Bei der überplanten Fläche handelt es sich um ein in mehrfacher Weise geschütztes Gebiet:
- EU-Vogelschutzgebiet: Das gesamte Planungsgebiet liegt im Vogelschutzgebiet „Baar“. Es gilt das Verschlechterungsverbot. Alle Veränderungen oder Störungen, die zu einer erheblichen Beeinträchtigung des Gebietes in seinen für seine Erhaltungsziele maßgeblichen Bestandteilen führen können, sind unzulässig. Zweifellos ist die angestrebte Planung allein durch ihre Größe und die geplante Nutzung als eine solche unzulässige Veränderung und Störung anzusehen. Wir möchten in diesem Zusammenhang insbesondere auf die unregelmäßigen Störungen durch den Schießbetrieb und die Befahrung mit schweren Maschinen hinweisen, die einen Gewöhnungseffekt für die Tierwelt ausschließen. Hinzu kommen noch die geplanten nächtlichen Aktivitäten, die bei Tieren zu Panik und Flucht und letztlich zur Vergrämung führen können.
- Das geplante Übungsgebiet liegt zu großen Teilen im Fördergebiet „Weißwald“ des Naturschutzgroßprojekts Baar. Die Ausweisung dieses Projektgebietes durch das Bundesamt für Naturschutz spiegelt die nationalstaatliche Bedeutung der Baar als Bindeglied zwischen dem Neckar- und der Donau wider. Mit erheblichen Mitteln sollen auch im Weißwald in den nächsten Jahren Entwicklungs- und Pflegemaßnahmen zugunsten des Biotopverbundes und zur Stärkung der Resilienz der Arten gegen den Klimawandel getätigt werden. Diese Ziele sehen wir durch die Planung als massiv gefährdet an. Die gesteckten Entwicklungsziele für den Artenschutz und den Biotopverbund könnten so nicht erreicht werden.
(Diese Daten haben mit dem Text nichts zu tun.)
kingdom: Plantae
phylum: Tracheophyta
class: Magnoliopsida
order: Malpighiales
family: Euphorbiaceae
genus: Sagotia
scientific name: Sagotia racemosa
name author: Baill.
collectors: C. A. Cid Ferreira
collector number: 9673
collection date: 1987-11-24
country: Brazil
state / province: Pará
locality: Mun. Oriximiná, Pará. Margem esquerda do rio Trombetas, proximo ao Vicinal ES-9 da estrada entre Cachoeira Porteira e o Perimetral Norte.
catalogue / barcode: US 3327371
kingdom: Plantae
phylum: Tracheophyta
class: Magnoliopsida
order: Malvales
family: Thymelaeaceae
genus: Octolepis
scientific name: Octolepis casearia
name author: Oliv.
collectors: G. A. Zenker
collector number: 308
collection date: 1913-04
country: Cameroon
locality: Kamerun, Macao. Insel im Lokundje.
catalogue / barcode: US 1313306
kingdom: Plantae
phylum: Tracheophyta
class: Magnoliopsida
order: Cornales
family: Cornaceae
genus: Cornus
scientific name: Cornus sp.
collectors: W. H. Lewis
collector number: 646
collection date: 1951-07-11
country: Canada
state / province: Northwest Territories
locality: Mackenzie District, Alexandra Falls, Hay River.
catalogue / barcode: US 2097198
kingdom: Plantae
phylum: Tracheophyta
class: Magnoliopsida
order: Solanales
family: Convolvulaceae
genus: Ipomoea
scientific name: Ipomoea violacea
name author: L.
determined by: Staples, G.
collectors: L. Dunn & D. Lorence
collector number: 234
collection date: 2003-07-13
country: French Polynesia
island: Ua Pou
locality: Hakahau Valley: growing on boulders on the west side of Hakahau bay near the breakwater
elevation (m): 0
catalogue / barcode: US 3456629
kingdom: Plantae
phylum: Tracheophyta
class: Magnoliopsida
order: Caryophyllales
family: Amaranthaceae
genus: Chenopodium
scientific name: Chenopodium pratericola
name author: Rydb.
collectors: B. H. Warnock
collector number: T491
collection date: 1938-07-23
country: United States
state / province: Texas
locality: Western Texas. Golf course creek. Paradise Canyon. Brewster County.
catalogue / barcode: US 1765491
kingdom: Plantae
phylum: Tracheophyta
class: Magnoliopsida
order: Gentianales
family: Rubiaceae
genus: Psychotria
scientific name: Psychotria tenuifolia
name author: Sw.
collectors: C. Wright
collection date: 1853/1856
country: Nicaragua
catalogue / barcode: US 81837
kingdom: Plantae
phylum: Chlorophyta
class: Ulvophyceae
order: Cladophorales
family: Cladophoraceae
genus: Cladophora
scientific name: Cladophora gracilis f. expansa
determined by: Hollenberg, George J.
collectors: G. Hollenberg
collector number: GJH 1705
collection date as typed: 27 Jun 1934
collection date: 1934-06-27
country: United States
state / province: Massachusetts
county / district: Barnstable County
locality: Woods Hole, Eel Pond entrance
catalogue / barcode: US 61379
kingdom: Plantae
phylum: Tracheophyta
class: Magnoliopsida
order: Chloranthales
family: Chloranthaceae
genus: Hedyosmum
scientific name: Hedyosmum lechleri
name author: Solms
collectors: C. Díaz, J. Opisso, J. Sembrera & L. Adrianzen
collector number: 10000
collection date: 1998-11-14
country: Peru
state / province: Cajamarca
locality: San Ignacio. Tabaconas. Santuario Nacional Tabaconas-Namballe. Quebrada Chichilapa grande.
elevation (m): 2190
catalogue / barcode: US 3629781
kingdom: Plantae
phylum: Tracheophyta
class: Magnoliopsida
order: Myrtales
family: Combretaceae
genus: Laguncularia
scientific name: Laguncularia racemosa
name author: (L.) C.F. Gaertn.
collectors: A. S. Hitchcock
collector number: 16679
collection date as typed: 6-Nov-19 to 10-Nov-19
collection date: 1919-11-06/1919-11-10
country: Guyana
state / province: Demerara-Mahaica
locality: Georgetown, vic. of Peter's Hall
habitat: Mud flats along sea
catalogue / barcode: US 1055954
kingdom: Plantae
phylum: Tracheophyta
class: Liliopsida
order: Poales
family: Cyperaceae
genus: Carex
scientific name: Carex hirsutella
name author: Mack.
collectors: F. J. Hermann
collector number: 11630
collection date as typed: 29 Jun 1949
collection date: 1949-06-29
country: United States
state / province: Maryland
- Der Weißwald ist regional ein wichtiger Trittstein zwischen den südlichen Wäldern der Baar (bsp. NSG Deggenreuschen-Rauschachen) und den Wäldern um Villingen und in Richtung Schwarzwald. Die Waldränder sind z.T. Bestandteil des landesweiten Biotopverbundes und damit ebenfalls geschützt. Die extensiven Wegränder im Weißwald sind wichtige Verbundelemente für den lokalen Artenaustausch (unter anderem Gelber Frauenschuh (Cypripedium calceolus) und Kleiner Eisvogel (Limenitis camilla)) – sie würden unserer Einschätzung nach dem Ausbau des Wegenetzes zum Opfer fallen.
- Von der Planung sind 3 Wasserschutzgebiete betroffen, wovon 2 zu Brigachtal gehören und eines zu Wolterdingen. Für diese gibt es geltende Rechtsverordnungen, die unter anderem die Errichtung baulicher Anlagen, den Wegebau und jegliche Handlungen, die das Eindringen von wassergefährdenden Stoffen in Grund- und Oberflächengewässer ermöglichen, untersagen. Die Planung verstößt gegen alle diese geltenden Rechtsverordnungen und gefährdet das Grundwasser. Angesichts der klimawandelbedingten zunehmenden Trockenheit in unserer Region mit sinkenden Grundwasserständen und zurückgehenden Quellschüttungen wird Brigachtal auf diese Quellen nicht verzichten können. Die wenigen Details, die uns aus der Planung bekannt sind, lassen aber auf eben solche untersagte Handlungen schließen.
- Aufgrund seiner vielfältigen Strukturen ist der Weißwald/Ochsenberg Lebensraum einer Reihe seltener Arten. Exemplarisch sei hier der Kreuzenzian-Ameisenbläuling (RL Baden-Württemberg: 2 stark gefährdet), Esparsetten-Widderchen (RL BaWü 3), Trauermantel (RL BaWü 3) und der Himmelblaue Bläuling (RL BaWü 3) aus der Gruppe der Schmetterlinge genannt. Wertgebende Arten sind außerdem bei den Fledermäusen, Ameisen, Reptilien, Amphibien, Kleinsäuger, aber auch der Flora gegeben. Den Fortbestand dieser Arten im Gebiet stellen wir unter den bekannten Voraussetzungen in Frage. Dies wäre ein Verstoß gegen geltendes Naturschutz- und Artenschutzrecht.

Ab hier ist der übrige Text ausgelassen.